题目

On an infinite plane, a robot initially stands at (0, 0) and faces north. The robot can receive one of three instructions:

  • "G": go straight 1 unit;
  • "L": turn 90 degrees to the left;
  • "R": turn 90 degress to the right.

The robot performs the instructions given in order, and repeats them forever.

Return true if and only if there exists a circle in the plane such that the robot never leaves the circle.

Example 1:

  1. Input: "GGLLGG"
  2. Output: true
  3. Explanation: 
  4. The robot moves from (0,0) to (0,2), turns 180 degrees, and then returns to (0,0).
  5. When repeating these instructions, the robot remains in the circle of radius 2 centered at the origin.

Example 2:

  1. Input: "GG"
  2. Output: false
  3. Explanation: 
  4. The robot moves north indefinitely.

Example 3:

  1. Input: "GL"
  2. Output: true
  3. Explanation: 
  4. The robot moves from (0, 0) -> (0, 1) -> (-1, 1) -> (-1, 0) -> (0, 0) -> ...

Note:

  1. 1 <= instructions.length <= 100
  2. instructions[i] is in {'G', 'L', 'R'}

题意

给定一连串机器人行动的指令,判断机器人是否能保持在一个圆圈范围内活动。

思路

要让机器人保持在圆圈范围内活动,就要保持机器人会周期性的通过原点。

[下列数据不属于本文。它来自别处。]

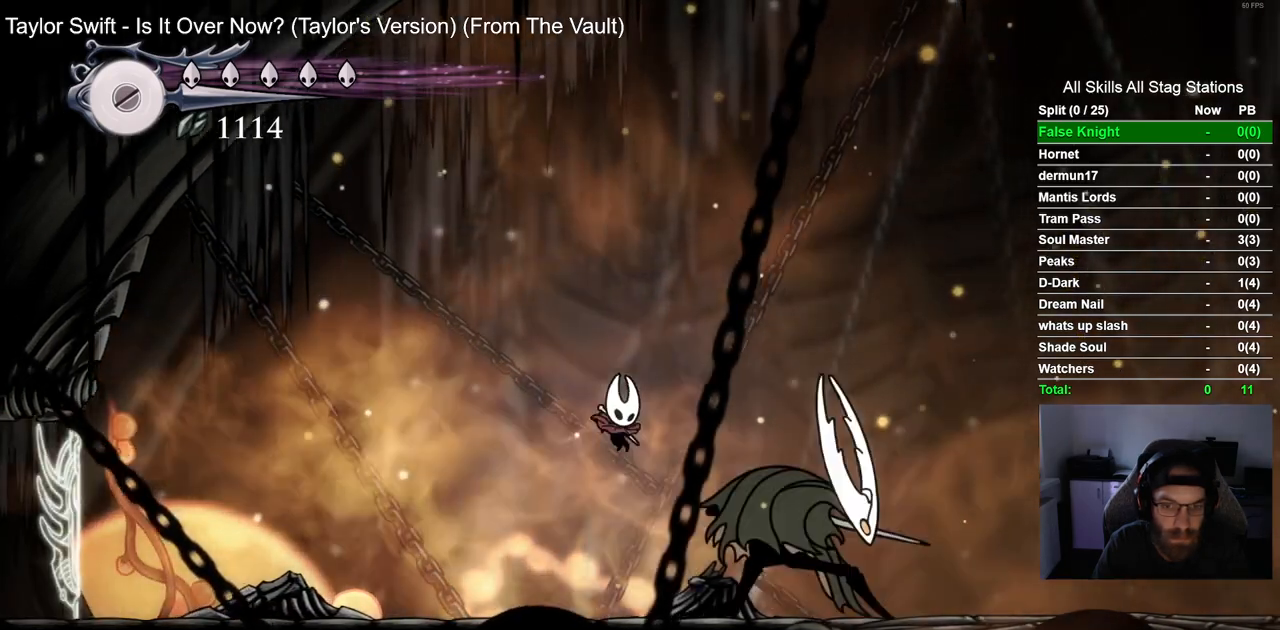
{"buttons": ["DPAD_RIGHT"], "left_stick": "center", "right_stick": "center", "events": [[117, "R1", "up"]]}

当一个周期的指令执行完毕后,机器人会发生一个坐标的变化和一个指向方向的变化:如果结束方向指向北方,那么只有当结束位置也在原点时才能满足条件;如果结束方向指向南方,那么经过两个周期的指令一定能回到原点;如果结束方向指向西方或者东方,那么经过四个周期的指令一定能回到原点。因此只要对结束方向为北方这一种情况进行判断。

代码实现

Java

  1. class Solution {
  2.     public boolean isRobotBounded(String instructions) {
  3.         int diffX = 0, diffY = 0;
  4.         int dir = 0;
  5.         for (char c : instructions.toCharArray()) {
  6.             if (c == 'G') {
  7.                 diffX += dir == 1 ? -1 : dir == 3 ? 1 : 0;
  8.                 diffY += dir == 0 ? 1 : dir == 2 ? -1 : 0;
  9.             } else if (c == 'L') {
  10.                 dir = (dir + 3) % 4;
  11.             } else {
  12.                 dir = (dir + 1) % 4;
  13.             }
  14.         }
  15.         return dir == 0 ? diffX == 0 && diffY == 0 : true;
  16.     }
  17. }